### WRITTEN TASK
Please write out the entries word for word, starting with their first line and going on through the line with "KÉT SẮT WELKO", that line included, and leave the pictures out.
○ ○ ○
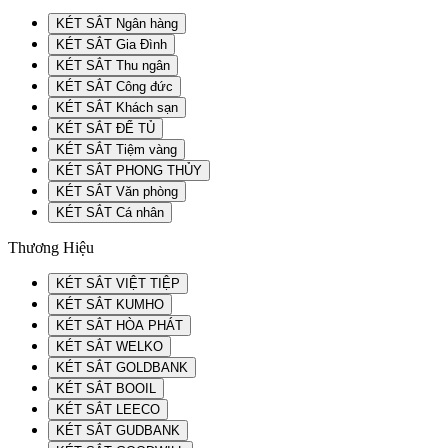
KÉT SẮT Ngân hàng
KÉT SẮT Gia Đình
KÉT SẮT Thu ngân
KÉT SẮT Công đức
KÉT SẮT Khách sạn
KÉT SẮT ĐỂ TỦ
KÉT SẮT Tiệm vàng
KÉT SẮT PHONG THỦY
KÉT SẮT Văn phòng
KÉT SẮT Cá nhân
Thương Hiệu
KÉT SẮT VIỆT TIỆP
KÉT SẮT KUMHO
KÉT SẮT HÒA PHÁT
KÉT SẮT WELKO
KÉT SẮT GOLDBANK
KÉT SẮT BOOIL
KÉT SẮT LEECO
KÉT SẮT GUDBANK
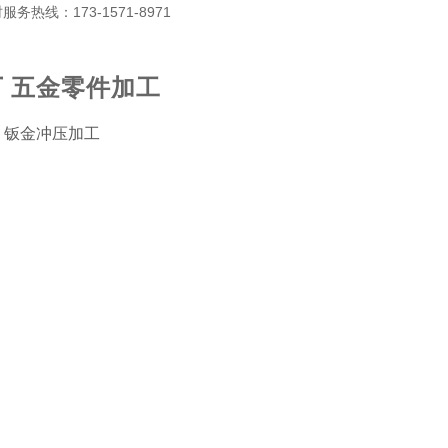
热线：173-1571-8971
 五金零件加工
 钣金冲压加工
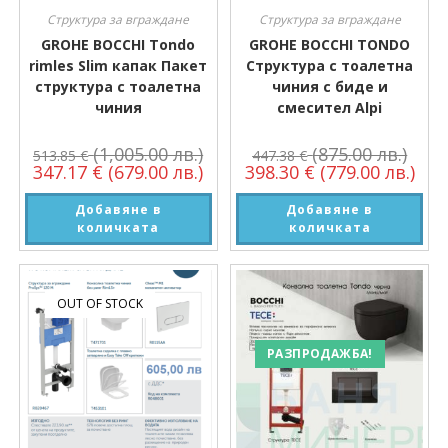
Структура за вграждане
Структура за вграждане
GROHE BOCCHI Tondo
GROHE BOCCHI TONDO
rimles Slim капак Пакет
Структура с тоалетна
структура с тоалетна
чиния с биде и
чиния
смесител Alpi
(1,005.00 лв.)
(875.00 лв.)
513.85
€
447.38
€
347.17
€
(679.00 лв.)
398.30
€
(779.00 лв.)
Добавяне в
Добавяне в
количката
количката
OUT OF STOCK
РАЗПРОДАЖБА!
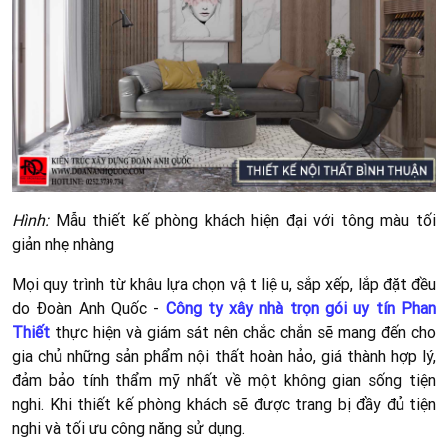
Hình:
Mẫu thiết kế phòng khách hiện đại với tông màu tối
giản nhẹ nhàng
Mọi quy trình từ khâu lựa chọn vật liệu, sắp xếp, lắp đặt đều
do Đoàn Anh Quốc -
Công ty xây nhà trọn gói uy tín Phan
Thiết
thực hiện và giám sát nên chắc chắn sẽ mang đến cho
gia chủ những sản phẩm nội thất hoàn hảo, giá thành hợp lý,
đảm bảo tính thẩm mỹ nhất về một không gian sống tiện
nghi. Khi thiết kế phòng khách sẽ được trang bị đầy đủ tiện
nghi và tối ưu công năng sử dụng.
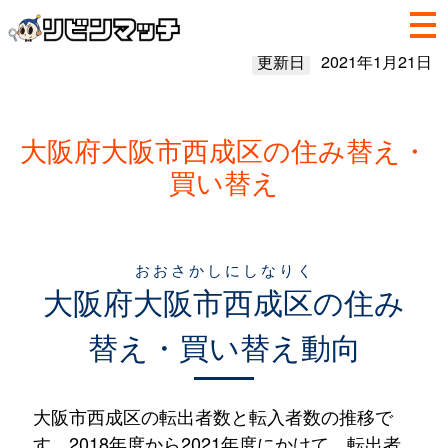
更新日
2021年1月21日
大阪府大阪市西成区の住み替え・
買い替え
おおさかしにしなりく
大阪府
大阪市西成区
の住み
替え・買い替え動向
大阪市西成区の転出者数と転入者数の推移で
す。2018年度から2021年度にかけて、転出者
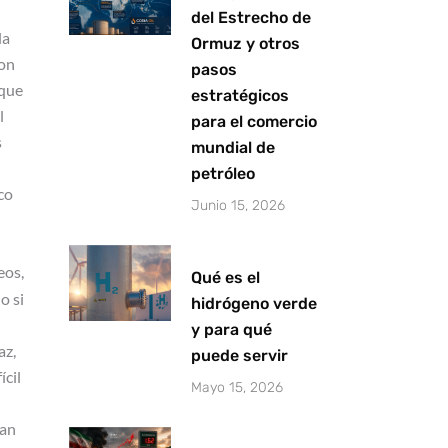
del Estrecho de
la
Ormuz y otros
con
pasos
 que
estratégicos
l
para el comercio
s
mundial de
petróleo
co
Junio 15, 2026
eos,
Qué es el
o si
hidrógeno verde
y para qué
az,
puede servir
ícil
Mayo 15, 2026
can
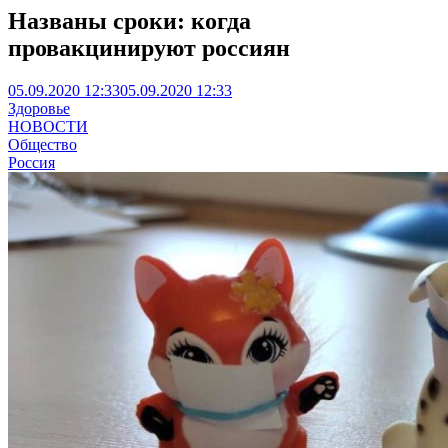
Названы сроки: когда
провакцинируют россиян
05.09.2020 12:33
05.09.2020 12:33
Здоровье
НОВОСТИ
Общество
Россия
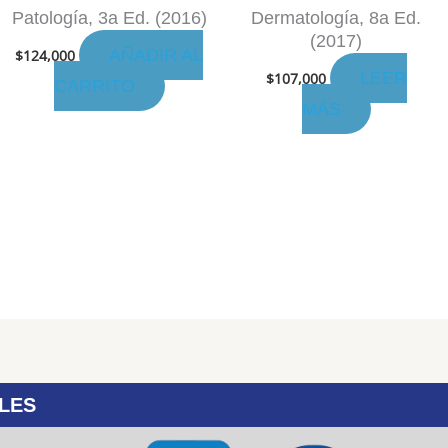
Patología, 3a Ed. (2016)
Dermatología, 8a Ed.
(2017)
AÑADIR AL
$
124,000
LEER
$
107,000
CARRITO
MÁS
LES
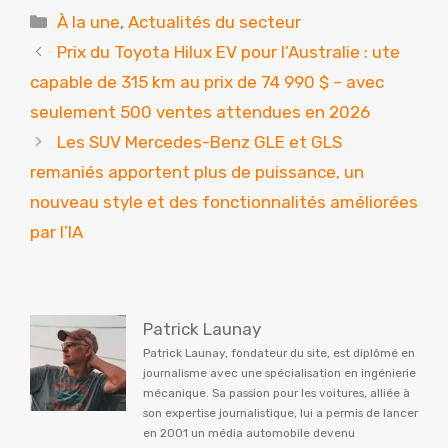
Catégories
À la une
,
Actualités du secteur
Prix ​​​​du Toyota Hilux EV pour l’Australie : ute
capable de 315 km au prix de 74 990 $ – avec
seulement 500 ventes attendues en 2026
Les SUV Mercedes-Benz GLE et GLS
remaniés apportent plus de puissance, un
nouveau style et des fonctionnalités améliorées
par l’IA
Patrick Launay
Patrick Launay, fondateur du site, est diplômé en
journalisme avec une spécialisation en ingénierie
mécanique. Sa passion pour les voitures, alliée à
son expertise journalistique, lui a permis de lancer
en 2001 un média automobile devenu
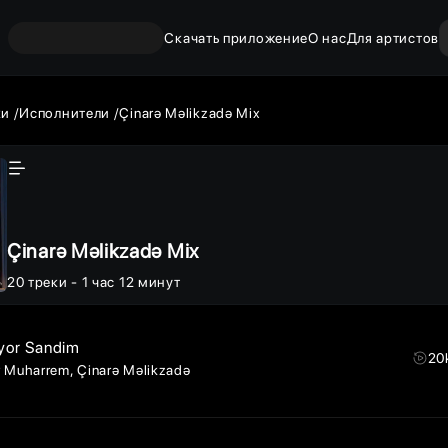
Скачать приложение
О нас
Для артистов
ки
Исполнители
Çinarə Məlikzadə Mix
Çinarə Məlikzadə Mix
20
треки
- 1 час 12 минут
yor Sandim
20
r Muharrem
Çinarə Məlikzadə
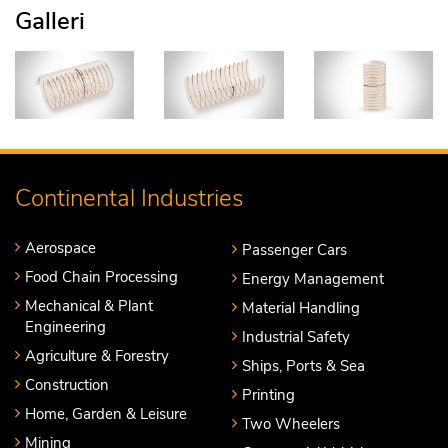
Galleri
Continental Industries
Aerospace
Passenger Cars
Food Chain Processing
Energy Management
Mechanical & Plant
Material Handling
Engineering
Industrial Safety
Agriculture & Forestry
Ships, Ports & Sea
Construction
Printing
Home, Garden & Leisure
Two Wheelers
Mining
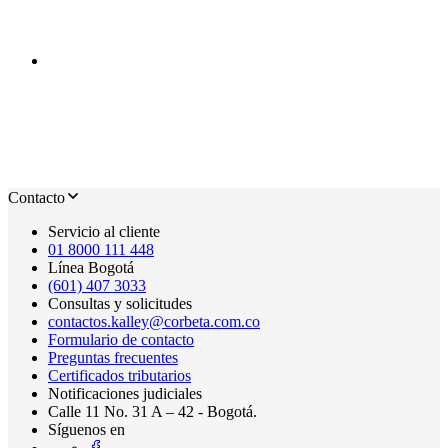
Contacto
Servicio al cliente
01 8000 111 448
Línea Bogotá
(601) 407 3033
Consultas y solicitudes
contactos.kalley@corbeta.com.co
Formulario de contacto
Preguntas frecuentes
Certificados tributarios
Notificaciones judiciales
Calle 11 No. 31 A – 42 - Bogotá.
Síguenos en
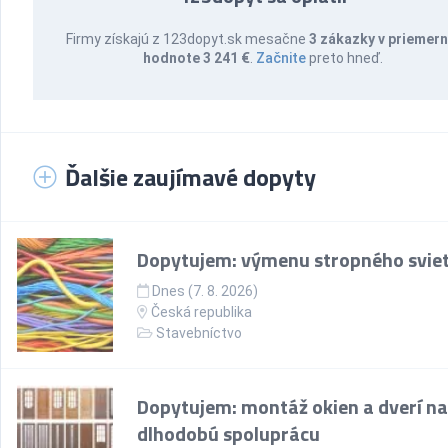
Firmy získajú z 123dopyt.sk mesačne
3 zákazky v priemern
hodnote 3 241 €
.
Začnite
preto hneď.
Ďalšie zaujímavé dopyty
Dopytujem: výmenu stropného sviet
Dnes (7. 8. 2026)
Česká republika
Stavebníctvo
Dopytujem: montáž okien a dverí na
dlhodobú spoluprácu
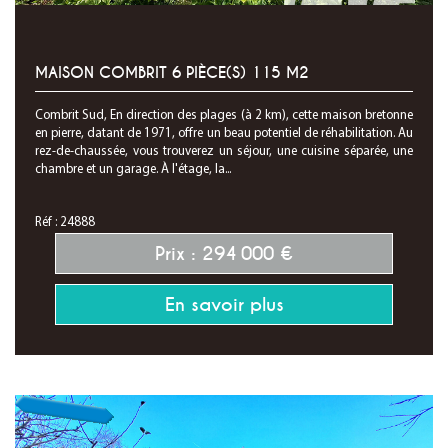
MAISON COMBRIT 6 PIÈCE(S) 115 M2
Combrit Sud, En direction des plages (à 2 km), cette maison bretonne
en pierre, datant de 1971, offre un beau potentiel de réhabilitation. Au
rez-de-chaussée, vous trouverez un séjour, une cuisine séparée, une
chambre et un garage. À l'étage, la...
Réf : 24888
Prix : 294 000 €
En savoir plus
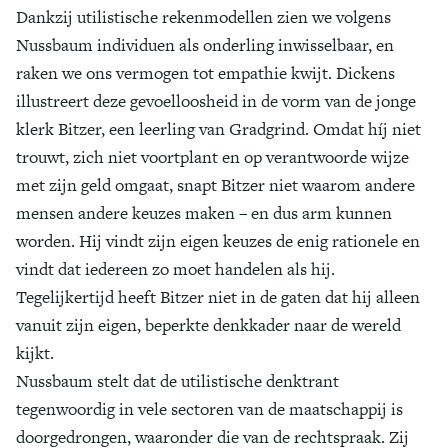
Dankzij utilistische rekenmodellen zien we volgens
Nussbaum individuen als onderling inwisselbaar, en
raken we ons vermogen tot empathie kwijt. Dickens
illustreert deze gevoelloosheid in de vorm van de jonge
klerk Bitzer, een leerling van Gradgrind. Omdat híj niet
trouwt, zich niet voortplant en op verantwoorde wijze
met zijn geld omgaat, snapt Bitzer niet waarom andere
mensen andere keuzes maken – en dus arm kunnen
worden. Hij vindt zijn eigen keuzes de enig rationele en
vindt dat iedereen zo moet handelen als hij.
Tegelijkertijd heeft Bitzer niet in de gaten dat hij alleen
vanuit zijn eigen, beperkte denkkader naar de wereld
kijkt.
Nussbaum stelt dat de utilistische denktrant
tegenwoordig in vele sectoren van de maatschappij is
doorgedrongen, waaronder die van de rechtspraak. Zij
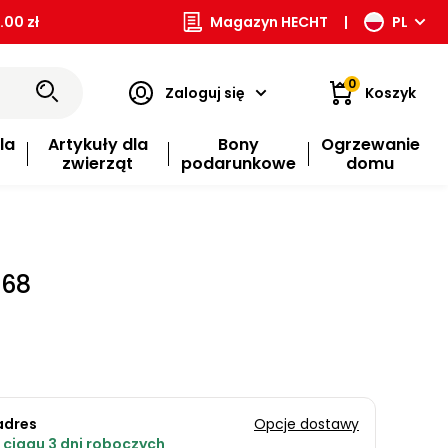
00 zł
Magazyn HECHT
|
PL
0
Zaloguj się
Koszyk
la
Artykuły dla
Bony
Ogrzewanie
zwierząt
podarunkowe
domu
568
adres
Opcje dostawy
ciągu 3 dni roboczych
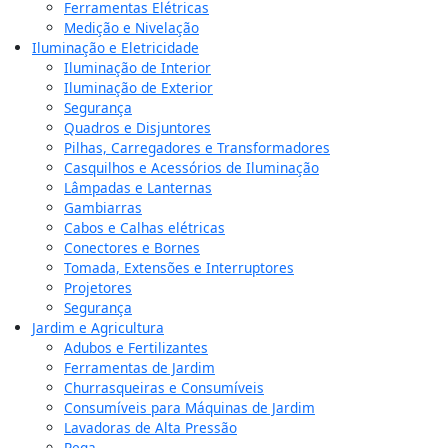
Ferramentas Elétricas
Medição e Nivelação
Iluminação e Eletricidade
Iluminação de Interior
Iluminação de Exterior
Segurança
Quadros e Disjuntores
Pilhas, Carregadores e Transformadores
Casquilhos e Acessórios de Iluminação
Lâmpadas e Lanternas
Gambiarras
Cabos e Calhas elétricas
Conectores e Bornes
Tomada, Extensões e Interruptores
Projetores
Segurança
Jardim e Agricultura
Adubos e Fertilizantes
Ferramentas de Jardim
Churrasqueiras e Consumíveis
Consumíveis para Máquinas de Jardim
Lavadoras de Alta Pressão
Rega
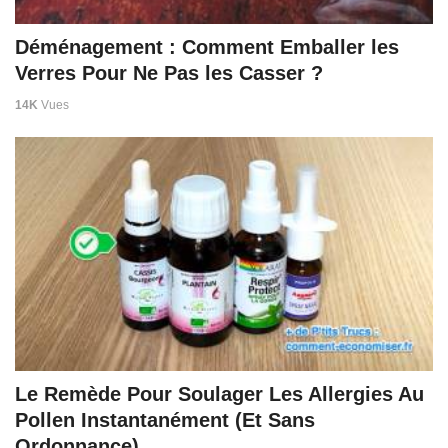
Déménagement : Comment Emballer les
Verres Pour Ne Pas les Casser ?
14K
Vues
Le Remède Pour Soulager Les Allergies Au
Pollen Instantanément (Et Sans
Ordonnance).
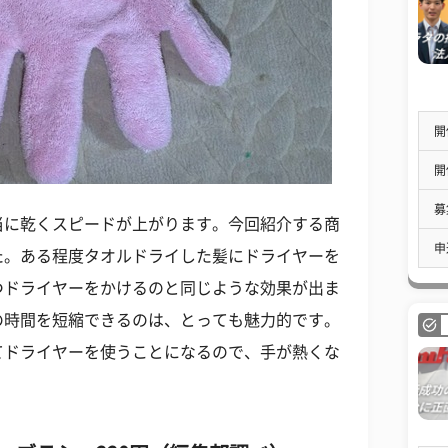
開
開
募
当に乾くスピードが上がります。今回紹介する商
申
た。ある程度タオルドライした髪にドライヤーを
つドライヤーをかけるのと同じような効果が出ま
の時間を短縮できるのは、とっても魅力的です。
てドライヤーを使うことになるので、手が熱くな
○ ○ ○
### RESULT FOR THIS EXERCISE
KÉT SẮT Ngân hàng
KÉT SẮT Gia Đình
KÉT SẮT Thu ngân
KÉT SẮT Công đức
KÉT SẮT Khách sạn
KÉT SẮT ĐỂ TỦ
KÉT SẮT Tiệm vàng
KÉT SẮT PHONG THỦY
KÉT SẮT Văn phòng
KÉT SẮT Cá nhân
Thương Hiệu
KÉT SẮT VIỆT TIỆP
KÉT SẮT KUMHO
KÉT SẮT HÒA PHÁT
KÉT SẮT WELKO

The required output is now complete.